I cannot believe that summer is almost over. My plan, back in May, was to make it outside everyday, to visit the beach at least once a week, and to go somewhere new in the city each month. My summer plans were somewhat ruined by the The Big Incident (as were my plans for life in general), but I wanted to somehow salvage the sanctity of summer, at least for my daughters.
Between the cleaning, the cooking, the blogging, the legal proceedings, and the immensity of single-parenting I find it difficult to do most things that aren’t utter necessity. I understand, however, how vital undirected outdoor play can be for young children and I try my hardest to incorporate time for this during the day.
I’m grateful for the pool at our condo; it’s big enough and well maintained and always has a lifeguard, but even though it’s just a short walk down the parking lot I often cannot find the time and energy to utilize it. I’ve taken to folding my laundry outside on a Queen bed-sized blanket with weighted corners while the girls make mud pies, dig for worms, and try their hardest to pet the ducks. Thanks to wi-fi I can do computer work at the picnic bench on my laptop, and if we go to the park I always take a notebook with me.
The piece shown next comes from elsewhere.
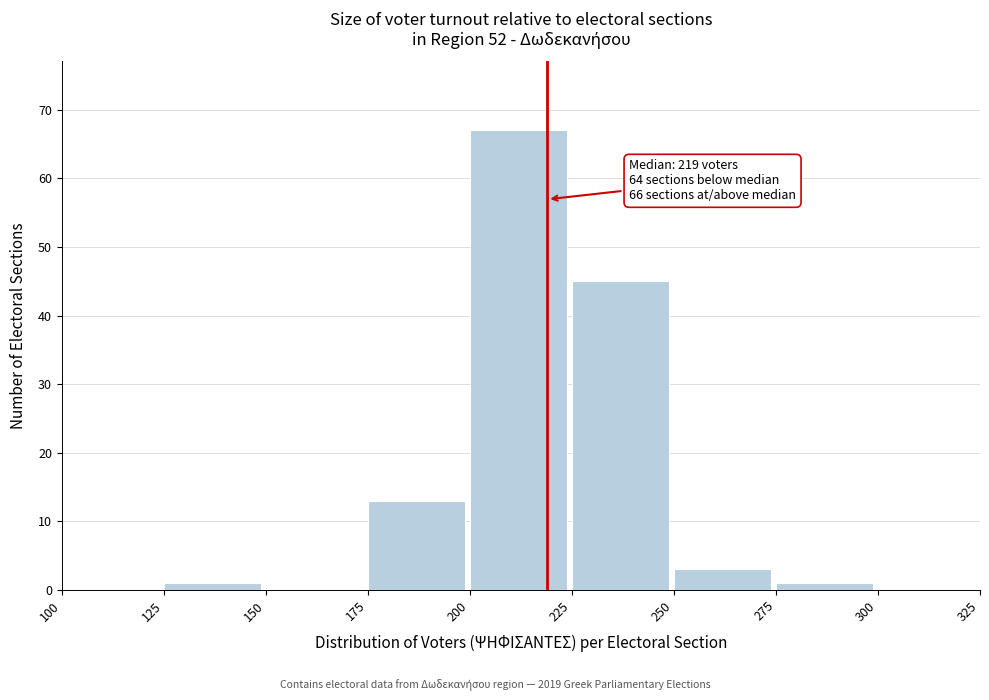

Which range on the x-axis has the tallest bar?

200 to 225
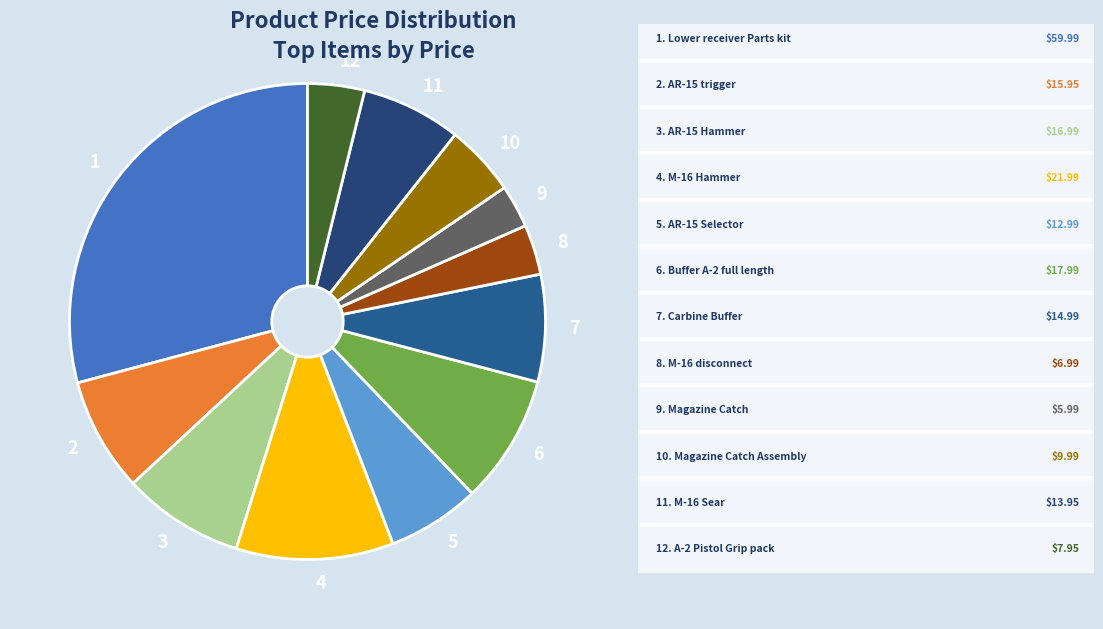

Combined, do 6 and 5 account for over 50%?

No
The backyard may not be the beach or a city adventure, but the girls really seem to enjoy their time outdoors and I love being able to be near them and still completing my work and/or household chores.
It isn’t the summer I’d imagined. I am not getting fit, but getting bigger. I am not relaxing, but stressing more than I have in my entire adult life. I am not in the ocean nearly as much as I’d hoped to be. But I am keeping my house fairly clean, my daughters are happy and healthy, and my to-do list is manageable (or…reasonably unmanageable, but well-organized). I cannot say that I will be sad to see Summer make way for my favorite season. I’ve got big plans for Autumn.